I don't know why that happens.

You might be wondering, if I'm using the same algorithm as the C version, why is my semicircle so much larger than the original circle? That's an annoying quirk of mathematics.

With a circle, we have $ π = { 4a \over d^2 } $. For fixed $d$, we need an area $ a = { πd^2 \over 4 } $. But our area is an integer. So for fixed $d$, we can get an upper and lower bound on $π$, and we choose to display one of these. As we increase $d$, the bounds get tighter, but the lower bound doesn't move monotonically up, and the upper bound doesn't move monotonically down. $ d=16 $ is the first time that either bound gives us three decimal places, with an area of 201.

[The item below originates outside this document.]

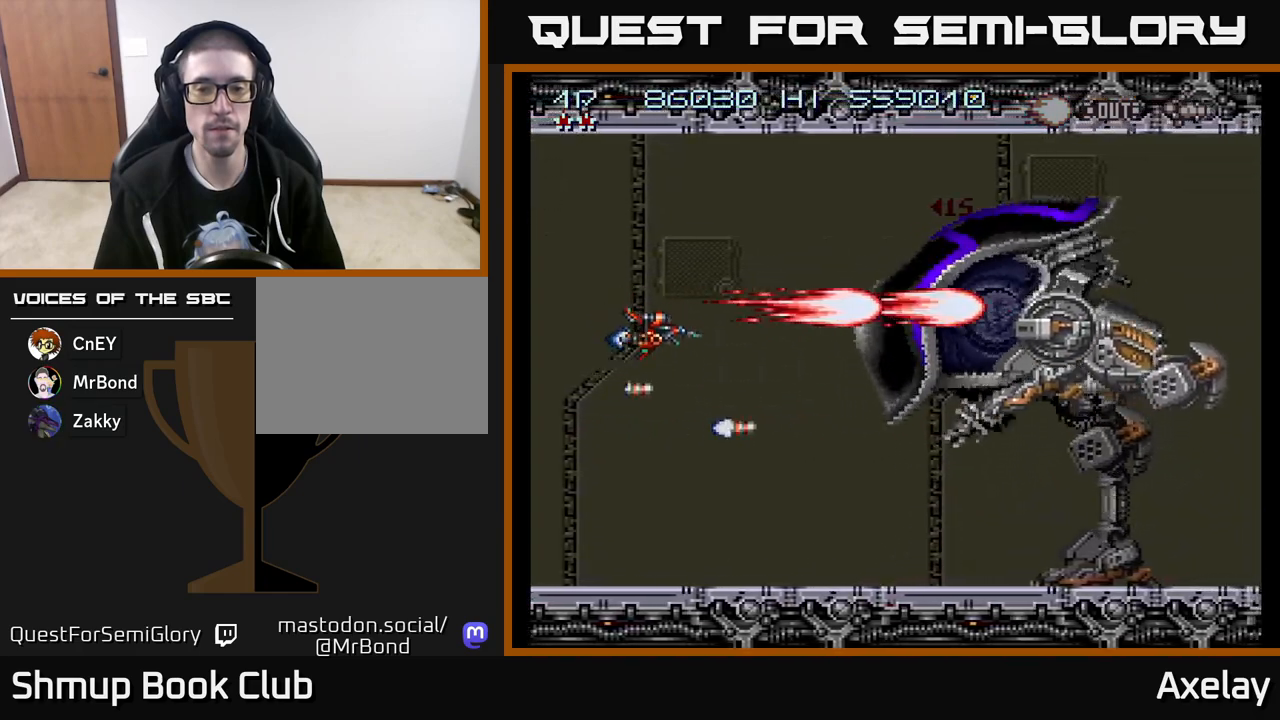
{"buttons": ["A", "X"], "right_stick": "center", "events": [[50, "DPAD_DOWN", "up"]]}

I had to go with a semicircle, because of significant whitespace, so I instead need an area $ a = { πd^2 \over 8 } $. With a diameter of 16, I could choose between an area of 100 or 101. These give π as 3.125 or 3.15625, which aren't even correct to two decimal places. If I wanted three decimal places, I needed a diameter of 32 and an area of 402. (My semicircle is actually 34 lines tall, but as noted above, the first and last lines don't do anything.)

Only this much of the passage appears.